Jason Howard, who has been sober for six months, used to be arrested 'three or four times a week'in Blackburn town centre and has 15 jail sentences to his name.

But now he is enjoying the festive period in the early stages of recovery from alcohol addiction, and admitted he felt 'like a different person'.

Experts at the rehab centre where Jason has spent the past six months have praised his 'remarkable achievement', but warned there was a long road ahead.

The 30-year-old, brought up in the Griffin area of Blackburn, said: “Last Christmas I got myself arrested just so I could be in the warm. And other years I didn’t even know it was Christmas. When you are on the street you don’t even know what day it is.

”I thought it was clever to be out of my head on alcohol and drugs.

“But it’s a horrible life, and affects lots of people that are younger than me.

“I went from being a young man, drinking on the streets, to being a full-blown alcoholic.

“Everyone was growing up, and getting jobs, except for me.

“My health started failing. I would improve for a bit then I would think ‘a bottle of vodka won’t hurt’, and it would set me off again. I was always in hospital with alcohol poisoning.”

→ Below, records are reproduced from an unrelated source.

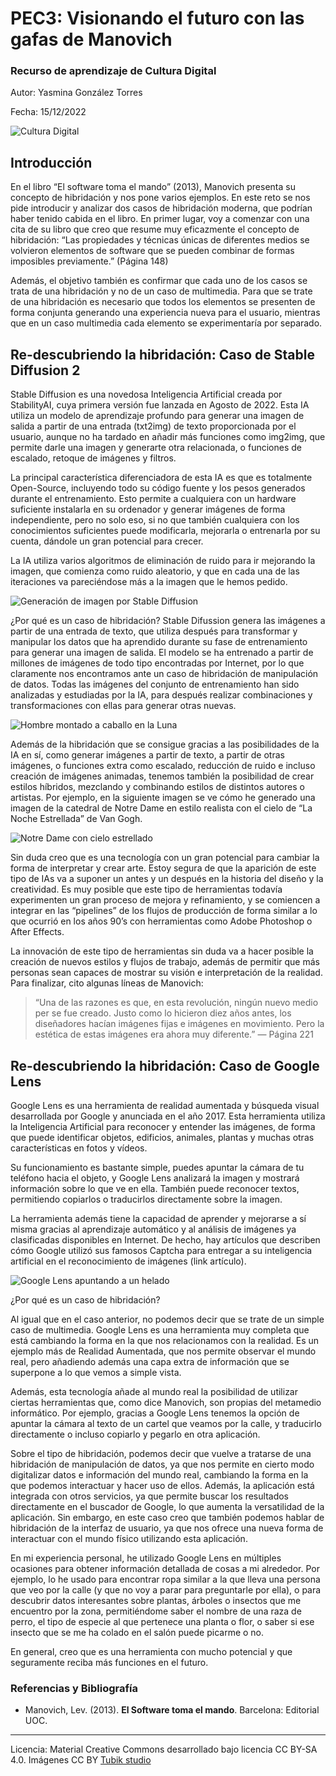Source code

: # PEC3: Visionando el futuro con las gafas de Manovich 

### Recurso de aprendizaje de Cultura Digital 


Autor: Yasmina González Torres


Fecha: 15/12/2022

![Cultura Digital](https://miro.medium.com/max/1400/0*9PyyNvrO2PcD3KuU.png) 



## Introducción

En el libro “El software toma el mando” (2013), Manovich presenta su concepto de hibridación y nos pone varios ejemplos. En este reto se nos pide introducir y analizar dos casos de hibridación moderna, que podrían haber tenido cabida en el libro.
En primer lugar, voy a comenzar con una cita de su libro que creo que resume muy eficazmente el concepto de hibridación: 
“Las propiedades y técnicas únicas de diferentes medios se volvieron elementos de software que se pueden combinar de formas imposibles previamente.” (Página 148)

Además, el objetivo también es confirmar que cada uno de los casos se trata de una hibridación y no de un caso de multimedia. Para que se trate de una hibridación es necesario que todos los elementos se presenten de forma conjunta generando una experiencia nueva para el usuario, mientras que en un caso multimedia cada elemento se experimentaría por separado.

## Re-descubriendo la hibridación: Caso de Stable Diffusion 2

Stable Diffusion es una novedosa Inteligencia Artificial creada por StabilityAI, cuya primera versión fue lanzada en Agosto de 2022. Esta IA utiliza un modelo de aprendizaje profundo para generar una imagen de salida a partir de una entrada (txt2img) de texto proporcionada por el usuario, aunque no ha tardado en añadir más funciones como img2img, que permite darle una imagen y generarte otra relacionada, o funciones de escalado, retoque de imágenes y filtros.

La principal característica diferenciadora de esta IA es que es totalmente Open-Source, incluyendo todo su código fuente y los pesos generados durante el entrenamiento. Esto permite a cualquiera con un hardware suficiente instalarla en su ordenador y generar imágenes de forma independiente, pero no solo eso, si no que también cualquiera con los conocimientos suficientes puede modificarla, mejorarla o entrenarla por su cuenta, dándole un gran potencial para crecer.

La IA utiliza varios algoritmos de eliminación de ruido para ir mejorando la imagen, que comienza como ruido aleatorio, y que en cada una de las iteraciones va pareciéndose más a la imagen que le hemos pedido.

![Generación de imagen por Stable Diffusion](photostablediffusion.png) 

¿Por qué es un caso de hibridación?
Stable Difussion genera las imágenes a partir de una entrada de texto, que utiliza después para transformar y manipular los datos que ha aprendido durante su fase de entrenamiento para generar una imagen de salida. El modelo se ha entrenado a partir de millones de imágenes de todo tipo encontradas por Internet, por lo que claramente nos encontramos ante un caso de hibridación de manipulación de datos.
Todas las imágenes del conjunto de entrenamiento han sido analizadas y estudiadas por la IA, para después realizar combinaciones y transformaciones con ellas para generar otras nuevas.

![Hombre montado a caballo en la Luna](photoIA1.jpeg) 
 
Además de la hibridación que se consigue gracias a las posibilidades de la IA en sí, como generar imágenes a partir de texto, a partir de otras imágenes, o funciones extra como escalado, reducción de ruido e incluso creación de imágenes animadas, tenemos también la posibilidad de crear estilos híbridos, mezclando y combinando estilos de distintos autores o artistas. Por ejemplo, en la siguiente imagen se ve cómo he generado una imagen de la catedral de Notre Dame en estilo realista con el cielo de “La Noche Estrellada” de Van Gogh.

![Notre Dame con cielo estrellado](photoIA2.jpeg) 
 
Sin duda creo que es una tecnología con un gran potencial para cambiar la forma de interpretar y crear arte. Estoy segura de que la aparición de este tipo de IAs va a suponer un antes y un después en la historia del diseño y la creatividad. Es muy posible que este tipo de herramientas todavía experimenten un gran proceso de mejora y refinamiento, y se comiencen a integrar en las “pipelines” de los flujos de producción de forma similar a lo que ocurrió en los años 90’s con herramientas como Adobe Photoshop o After Effects.

La innovación de este tipo de herramientas sin duda va a hacer posible la creación de nuevos estilos y flujos de trabajo, además de permitir que más personas sean capaces de mostrar su visión e interpretación de la realidad.
Para finalizar, cito algunas líneas de Manovich:
> “Una de las razones es que, en esta revolución, ningún nuevo medio per se fue creado. Justo como lo hicieron diez años antes, los diseñadores hacían imágenes fijas e imágenes en movimiento. Pero la estética de estas imágenes era ahora muy diferente.” — Página 221


## Re-descubriendo la hibridación: Caso de Google Lens

Google Lens es una herramienta de realidad aumentada y búsqueda visual desarrollada por Google y anunciada en el año 2017. Esta herramienta utiliza la Inteligencia Artificial para reconocer y entender las imágenes, de forma que puede identificar objetos, edificios, animales, plantas y muchas otras características en fotos y vídeos.

Su funcionamiento es bastante simple, puedes apuntar la cámara de tu teléfono hacia el objeto, y Google Lens analizará la imagen y mostrará información sobre lo que ve en ella. También puede reconocer textos, permitiendo copiarlos o traducirlos directamente sobre la imagen.

La herramienta además tiene la capacidad de aprender y mejorarse a sí misma gracias al aprendizaje automático y al análisis de imágenes ya clasificadas disponibles en Internet. De hecho, hay artículos que describen cómo Google utilizó sus famosos Captcha para entregar a su inteligencia artificial en el reconocimiento de imágenes (link artículo).

![Google Lens apuntando a un helado](photoLens1.jpeg) 

¿Por qué es un caso de hibridación?

Al igual que en el caso anterior, no podemos decir que se trate de un simple caso de multimedia. Google Lens es una herramienta muy completa que está cambiando la forma en la que nos relacionamos con la realidad. Es un ejemplo más de Realidad Aumentada, que nos permite observar el mundo real, pero añadiendo además una capa extra de información que se superpone a lo que vemos a simple vista.

Además, esta tecnología añade al mundo real la posibilidad de utilizar ciertas herramientas que, como dice Manovich, son propias del metamedio informático. Por ejemplo, gracias a Google Lens tenemos la opción de apuntar la cámara al texto de un cartel que veamos por la calle, y traducirlo directamente o incluso copiarlo y pegarlo en otra aplicación.

Sobre el tipo de hibridación, podemos decir que vuelve a tratarse de una hibridación de manipulación de datos, ya que nos permite en cierto modo digitalizar datos e información del mundo real, cambiando la forma en la que podemos interactuar y hacer uso de ellos. Además, la aplicación está integrada con otros servicios, ya que permite buscar los resultados directamente en el buscador de Google, lo que aumenta la versatilidad de la aplicación.
Sin embargo, en este caso creo que también podemos hablar de hibridación de la interfaz de usuario, ya que nos ofrece una nueva forma de interactuar con el mundo físico utilizando esta aplicación.

En mi experiencia personal, he utilizado Google Lens en múltiples ocasiones para obtener información detallada de cosas a mi alrededor. Por ejemplo, lo he usado para encontrar ropa similar a la que lleva una persona que veo por la calle (y que no voy a parar para preguntarle por ella), o para descubrir datos interesantes sobre plantas, árboles o insectos que me encuentro por la zona, permitiéndome saber el nombre de una raza de perro, el tipo de especie al que pertenece una planta o flor, o saber si ese insecto que se me ha colado en el salón puede picarme o no.

En general, creo que es una herramienta con mucho potencial y que seguramente reciba más funciones en el futuro.


### Referencias y Bibliografía

* Manovich, Lev. (2013). **El Software toma el mando**. Barcelona: Editorial UOC. 


----

Licencia: Material Creative Commons desarrollado bajo licencia CC BY-SA 4.0. Imágenes CC BY [Tubik studio](https://blog.tubikstudio.com/how-to-create-original-flat-illustrations-designers-tips/)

It was during a spell at Royal Blackburn Hospital that Jason resorted to diluting the potentially lethal superbug gel in an attempt to stay drunk. The episode came out in court and was reported in the Lancashire Telegraph in March.

“Looking back, I am embarrassed”, he said.

“It’s a horrible feeling, but you water it down and put pop with it. They all do it when they’ve got no cash.”

After knowing about the scheme for a number of years, this year Jason enrolled with the THOMAS (Those on the margins of a society) project at Witton Bank, and he has almost completed the first stage of a rehabilitation programme.

He said: "I couldn’t believe what I had turned into.

"I am completely different when I am sober. I know I can never have another drink again."

Father Jim McCartney, the chief executive of THOMAS, said: “Jason is doing well, but there is still a long way to go.

“The whole process of rehabilitation is a journey, and it will probably take a few years to get him to a sustainable way of functioning.

“But he is making good progress, and he has totally transformed his life in the past six months.”